Sorry, but I find nothing either inflammatory or offensive about the question. Not so with some of the others, which indeed might well have been either or both.

Take question six, which immediately preceded the one about the Dixie Hummingbirds.

“Cheap chitlings (not the kind you purchase at a frozen food counter) will taste rubbery unless they are cooked long enough. How soon can you quit cooking them to eat and enjoy them?”

The multiple-choice answers given are these: (a) 45 minutes, (b) two hours, (c) 24 hours, (d) one week (on a low flame), (e) one hour.

It’s not that I don’t have the slightest idea what the correct answer is; it’s that I really don’t care.

And how dare Dove assume— I don’t care that it was way back in 1971— that all black folks just kind of know, implicitly, the proper cooking time for “cheap chitlings”?

I wasn’t all that thrilled by question eight either.

“If you throw the dice and seven is showing on top, what is facing down?”
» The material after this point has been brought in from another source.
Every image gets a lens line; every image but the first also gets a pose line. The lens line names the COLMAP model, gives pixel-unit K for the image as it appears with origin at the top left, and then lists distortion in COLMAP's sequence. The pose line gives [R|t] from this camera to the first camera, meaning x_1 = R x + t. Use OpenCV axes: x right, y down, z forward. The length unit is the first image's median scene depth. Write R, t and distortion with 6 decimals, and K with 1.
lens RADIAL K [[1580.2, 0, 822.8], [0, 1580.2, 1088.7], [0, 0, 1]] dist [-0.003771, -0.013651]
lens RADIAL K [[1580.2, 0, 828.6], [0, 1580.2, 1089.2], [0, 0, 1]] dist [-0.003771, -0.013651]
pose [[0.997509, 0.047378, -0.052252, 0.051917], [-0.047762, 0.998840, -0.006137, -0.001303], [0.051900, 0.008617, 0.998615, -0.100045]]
The multiple-choice answers are these: (a) seven, (b) snake eyes, (c) boxcars, (d) little Joes, (e) 11.

So, in Dove’s view circa 1971, it was a cultural imperative for black folks to participate in crap games on a regular basis?

The most inflammatory and offensive question would have to be number 13, which read like this:

“Hattie Mae Johnson is on the County. She has four children and her husband is now in jail for non-support, as he was unemployed and not able to give her any money. Her welfare check is now $286 per month. Last night she went out with the highest player in town. If she got pregnant, then nine months from now how much more will her welfare check be?”

I won’t even bother to give the five multiple-choice answers. With one question Dove, though black himself, managed to reinforce every white racist stereotype about promiscuous black women, deadbeat black fathers and those freeloading blacks living it up on welfare, at the expense of white folks, of course.

Jacqueline Boone Allsup, the president of the Anne Arundel County branch of the NAACP, is quoted in Burris’ story as saying, “To look at the test and see what it says, we were quite alarmed because of the impact it would have on students, how it could affect their self-esteem and the way they view themselves.”

Ah, there is so much more wrong with this test than that, Ms. Allsup.